== Objective 1 ==
Reproduce the passage of the thread on visualizing regression in R that starts with "I have created" and continues through "is fairly easy.".

== Article ==

****************************************

Visualizing multivariate multiple regression of continuous data in R

Question

I have created a multivariate multiple regression model with 3 dependent and 3 independent variables in R, and would like to generate meaningful visualizations. All variables are continuous. When working with multiple regression models with 1 dependent variable, this is fairly easy.

For example

set.seed(0)
df <- data.frame(ind1 = c(1:10),
                ind2 = runif(10,5,15),
                ind3 = runif(10,5,15))
df$dep1 <- df$ind1 * df$ind2 * df$ind3
df$dep2 <- df$ind1 * df$ind2 * df$ind3 * runif(10)
df$dep3 <- df$ind1 * df$ind2 * df$ind3 * abs(rnorm(10))
model1 <- lm(data = df, dep1 ~ ind1 + ind2 + ind3)

There are simple options for different insightful visualizations

library('ggplot2')
library('ggeffects')
ggplot(ggpredict(model1, terms = c("ind1 [1,5,10]", "ind2", "ind3")), 
       aes(x, predicted, color = group)) + geom_line() + facet_wrap(~facet)

library('car')
avPlots(model1)

library('sjPlot')
plot_model(model1, type = 'diag')

****************************************

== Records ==
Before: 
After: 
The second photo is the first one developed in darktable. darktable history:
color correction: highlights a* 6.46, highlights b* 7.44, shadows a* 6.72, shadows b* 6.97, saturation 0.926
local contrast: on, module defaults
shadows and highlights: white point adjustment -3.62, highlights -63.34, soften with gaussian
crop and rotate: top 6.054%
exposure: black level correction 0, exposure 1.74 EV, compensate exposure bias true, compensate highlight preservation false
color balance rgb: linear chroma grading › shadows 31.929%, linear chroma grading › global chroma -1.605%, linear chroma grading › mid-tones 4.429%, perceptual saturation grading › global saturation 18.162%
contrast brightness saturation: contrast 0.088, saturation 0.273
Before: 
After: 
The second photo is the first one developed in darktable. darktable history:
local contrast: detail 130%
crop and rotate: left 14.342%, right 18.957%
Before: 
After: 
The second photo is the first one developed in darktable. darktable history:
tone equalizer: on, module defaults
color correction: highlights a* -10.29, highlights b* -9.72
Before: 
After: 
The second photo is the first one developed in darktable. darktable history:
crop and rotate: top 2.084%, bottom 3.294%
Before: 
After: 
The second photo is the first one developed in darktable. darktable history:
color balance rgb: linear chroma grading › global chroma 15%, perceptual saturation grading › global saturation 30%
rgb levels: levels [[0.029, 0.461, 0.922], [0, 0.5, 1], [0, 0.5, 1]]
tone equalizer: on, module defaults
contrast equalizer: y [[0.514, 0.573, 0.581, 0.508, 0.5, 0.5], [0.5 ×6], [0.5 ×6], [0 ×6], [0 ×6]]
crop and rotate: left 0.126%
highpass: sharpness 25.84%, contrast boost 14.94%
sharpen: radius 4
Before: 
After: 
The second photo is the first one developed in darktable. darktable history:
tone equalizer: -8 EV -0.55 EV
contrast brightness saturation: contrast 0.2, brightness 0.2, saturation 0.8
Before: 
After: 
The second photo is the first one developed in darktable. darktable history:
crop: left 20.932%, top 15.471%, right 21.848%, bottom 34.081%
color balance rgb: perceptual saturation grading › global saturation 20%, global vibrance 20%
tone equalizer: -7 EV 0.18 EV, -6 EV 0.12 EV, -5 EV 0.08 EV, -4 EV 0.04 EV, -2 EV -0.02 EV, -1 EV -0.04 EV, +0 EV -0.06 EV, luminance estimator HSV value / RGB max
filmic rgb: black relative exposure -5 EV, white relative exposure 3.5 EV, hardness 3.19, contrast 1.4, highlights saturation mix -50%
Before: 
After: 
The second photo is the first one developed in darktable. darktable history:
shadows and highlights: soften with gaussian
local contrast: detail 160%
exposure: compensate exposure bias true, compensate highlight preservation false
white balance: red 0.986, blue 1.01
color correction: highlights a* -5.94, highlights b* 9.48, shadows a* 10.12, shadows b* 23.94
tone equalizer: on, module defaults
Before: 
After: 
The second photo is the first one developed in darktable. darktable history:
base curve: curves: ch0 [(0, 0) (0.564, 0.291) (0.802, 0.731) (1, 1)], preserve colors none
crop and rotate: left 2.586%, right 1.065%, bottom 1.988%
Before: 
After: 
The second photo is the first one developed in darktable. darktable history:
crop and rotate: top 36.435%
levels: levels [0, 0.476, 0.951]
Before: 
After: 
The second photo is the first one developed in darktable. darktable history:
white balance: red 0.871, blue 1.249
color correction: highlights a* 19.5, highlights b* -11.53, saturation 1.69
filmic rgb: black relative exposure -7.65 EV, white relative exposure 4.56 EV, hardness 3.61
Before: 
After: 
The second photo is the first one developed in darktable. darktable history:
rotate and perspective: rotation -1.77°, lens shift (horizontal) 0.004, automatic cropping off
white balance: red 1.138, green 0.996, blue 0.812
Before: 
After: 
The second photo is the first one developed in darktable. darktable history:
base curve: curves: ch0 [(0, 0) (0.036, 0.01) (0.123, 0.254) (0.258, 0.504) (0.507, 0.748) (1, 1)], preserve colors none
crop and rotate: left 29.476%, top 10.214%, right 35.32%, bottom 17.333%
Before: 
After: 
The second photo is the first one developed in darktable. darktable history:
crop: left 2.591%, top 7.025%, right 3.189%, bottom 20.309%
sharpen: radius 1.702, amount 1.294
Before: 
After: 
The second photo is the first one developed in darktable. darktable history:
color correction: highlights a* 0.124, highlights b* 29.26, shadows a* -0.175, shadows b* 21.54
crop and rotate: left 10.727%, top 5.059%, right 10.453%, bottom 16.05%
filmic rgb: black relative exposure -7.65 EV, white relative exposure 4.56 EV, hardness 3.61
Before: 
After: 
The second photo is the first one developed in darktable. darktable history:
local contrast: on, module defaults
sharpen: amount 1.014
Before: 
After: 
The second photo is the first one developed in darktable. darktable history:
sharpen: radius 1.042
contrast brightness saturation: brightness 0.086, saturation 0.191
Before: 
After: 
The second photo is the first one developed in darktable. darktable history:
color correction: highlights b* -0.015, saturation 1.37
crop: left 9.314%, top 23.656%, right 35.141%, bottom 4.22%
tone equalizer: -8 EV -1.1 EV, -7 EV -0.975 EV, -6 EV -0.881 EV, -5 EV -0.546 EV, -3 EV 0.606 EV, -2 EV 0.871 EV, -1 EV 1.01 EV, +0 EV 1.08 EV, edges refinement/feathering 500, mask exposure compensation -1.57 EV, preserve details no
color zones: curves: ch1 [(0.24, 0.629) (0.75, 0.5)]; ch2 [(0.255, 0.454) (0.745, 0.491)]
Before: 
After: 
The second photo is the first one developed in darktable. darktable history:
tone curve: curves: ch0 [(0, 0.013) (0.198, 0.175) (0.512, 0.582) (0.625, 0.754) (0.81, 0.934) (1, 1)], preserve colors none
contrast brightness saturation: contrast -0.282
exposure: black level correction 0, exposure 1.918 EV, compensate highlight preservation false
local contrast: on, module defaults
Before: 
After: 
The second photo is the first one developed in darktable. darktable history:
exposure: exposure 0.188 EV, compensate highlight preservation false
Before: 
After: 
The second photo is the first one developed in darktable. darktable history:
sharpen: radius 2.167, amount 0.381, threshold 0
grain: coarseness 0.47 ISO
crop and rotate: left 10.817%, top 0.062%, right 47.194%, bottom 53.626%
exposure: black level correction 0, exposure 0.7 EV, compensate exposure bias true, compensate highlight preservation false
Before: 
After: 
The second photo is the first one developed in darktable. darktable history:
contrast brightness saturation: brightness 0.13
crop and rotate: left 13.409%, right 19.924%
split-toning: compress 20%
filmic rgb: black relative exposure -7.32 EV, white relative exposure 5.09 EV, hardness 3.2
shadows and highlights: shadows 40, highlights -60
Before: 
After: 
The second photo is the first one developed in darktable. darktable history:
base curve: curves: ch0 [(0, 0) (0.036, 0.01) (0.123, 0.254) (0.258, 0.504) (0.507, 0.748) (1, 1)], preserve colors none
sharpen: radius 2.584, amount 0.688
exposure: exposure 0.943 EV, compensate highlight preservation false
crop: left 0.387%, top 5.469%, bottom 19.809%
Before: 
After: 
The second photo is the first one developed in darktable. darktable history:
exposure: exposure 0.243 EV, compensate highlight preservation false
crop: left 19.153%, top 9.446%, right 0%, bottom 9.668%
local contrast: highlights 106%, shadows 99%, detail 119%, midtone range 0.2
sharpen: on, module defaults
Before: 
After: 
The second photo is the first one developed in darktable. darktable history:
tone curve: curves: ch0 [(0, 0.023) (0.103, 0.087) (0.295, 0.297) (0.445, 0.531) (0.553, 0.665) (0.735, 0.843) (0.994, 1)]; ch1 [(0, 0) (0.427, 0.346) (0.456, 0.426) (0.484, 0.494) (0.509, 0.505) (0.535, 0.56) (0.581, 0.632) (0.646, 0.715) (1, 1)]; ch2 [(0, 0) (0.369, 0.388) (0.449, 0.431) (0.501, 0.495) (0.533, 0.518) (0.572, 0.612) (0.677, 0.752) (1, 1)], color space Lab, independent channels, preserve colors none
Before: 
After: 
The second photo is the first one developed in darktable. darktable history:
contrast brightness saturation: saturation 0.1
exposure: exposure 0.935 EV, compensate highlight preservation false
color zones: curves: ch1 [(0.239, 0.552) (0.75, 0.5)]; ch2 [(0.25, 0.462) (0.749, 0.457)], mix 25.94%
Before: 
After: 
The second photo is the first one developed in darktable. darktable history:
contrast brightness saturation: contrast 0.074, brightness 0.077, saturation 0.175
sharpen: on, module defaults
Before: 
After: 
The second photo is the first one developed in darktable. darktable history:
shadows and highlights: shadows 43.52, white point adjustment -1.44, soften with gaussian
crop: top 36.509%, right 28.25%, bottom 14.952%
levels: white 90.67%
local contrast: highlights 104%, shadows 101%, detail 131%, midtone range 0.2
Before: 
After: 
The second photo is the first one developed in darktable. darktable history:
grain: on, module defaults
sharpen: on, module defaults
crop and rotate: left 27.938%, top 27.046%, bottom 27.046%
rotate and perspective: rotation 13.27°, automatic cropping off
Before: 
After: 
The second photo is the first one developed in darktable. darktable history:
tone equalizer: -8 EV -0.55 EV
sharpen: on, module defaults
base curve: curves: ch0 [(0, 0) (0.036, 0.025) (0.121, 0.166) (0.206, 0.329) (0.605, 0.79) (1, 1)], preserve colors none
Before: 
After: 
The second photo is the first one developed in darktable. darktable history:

****************************************

== Objective 2 ==
Transcribe the entries from their first line through the line with "sharpen: radius 4", including that line.

== Correct answer 1 ==
I have created a multivariate multiple regression model with 3 dependent and 3 independent variables in R, and would like to generate meaningful visualizations. All variables are continuous. When working with multiple regression models with 1 dependent variable, this is fairly easy.

== Correct answer 2 ==
Before: 
After: 
The second photo is the first one developed in darktable. darktable history:
color correction: highlights a* 6.46, highlights b* 7.44, shadows a* 6.72, shadows b* 6.97, saturation 0.926
local contrast: on, module defaults
shadows and highlights: white point adjustment -3.62, highlights -63.34, soften with gaussian
crop and rotate: top 6.054%
exposure: black level correction 0, exposure 1.74 EV, compensate exposure bias true, compensate highlight preservation false
color balance rgb: linear chroma grading › shadows 31.929%, linear chroma grading › global chroma -1.605%, linear chroma grading › mid-tones 4.429%, perceptual saturation grading › global saturation 18.162%
contrast brightness saturation: contrast 0.088, saturation 0.273
Before: 
After: 
The second photo is the first one developed in darktable. darktable history:
local contrast: detail 130%
crop and rotate: left 14.342%, right 18.957%
Before: 
After: 
The second photo is the first one developed in darktable. darktable history:
tone equalizer: on, module defaults
color correction: highlights a* -10.29, highlights b* -9.72
Before: 
After: 
The second photo is the first one developed in darktable. darktable history:
crop and rotate: top 2.084%, bottom 3.294%
Before: 
After: 
The second photo is the first one developed in darktable. darktable history:
color balance rgb: linear chroma grading › global chroma 15%, perceptual saturation grading › global saturation 30%
rgb levels: levels [[0.029, 0.461, 0.922], [0, 0.5, 1], [0, 0.5, 1]]
tone equalizer: on, module defaults
contrast equalizer: y [[0.514, 0.573, 0.581, 0.508, 0.5, 0.5], [0.5 ×6], [0.5 ×6], [0 ×6], [0 ×6]]
crop and rotate: left 0.126%
highpass: sharpness 25.84%, contrast boost 14.94%
sharpen: radius 4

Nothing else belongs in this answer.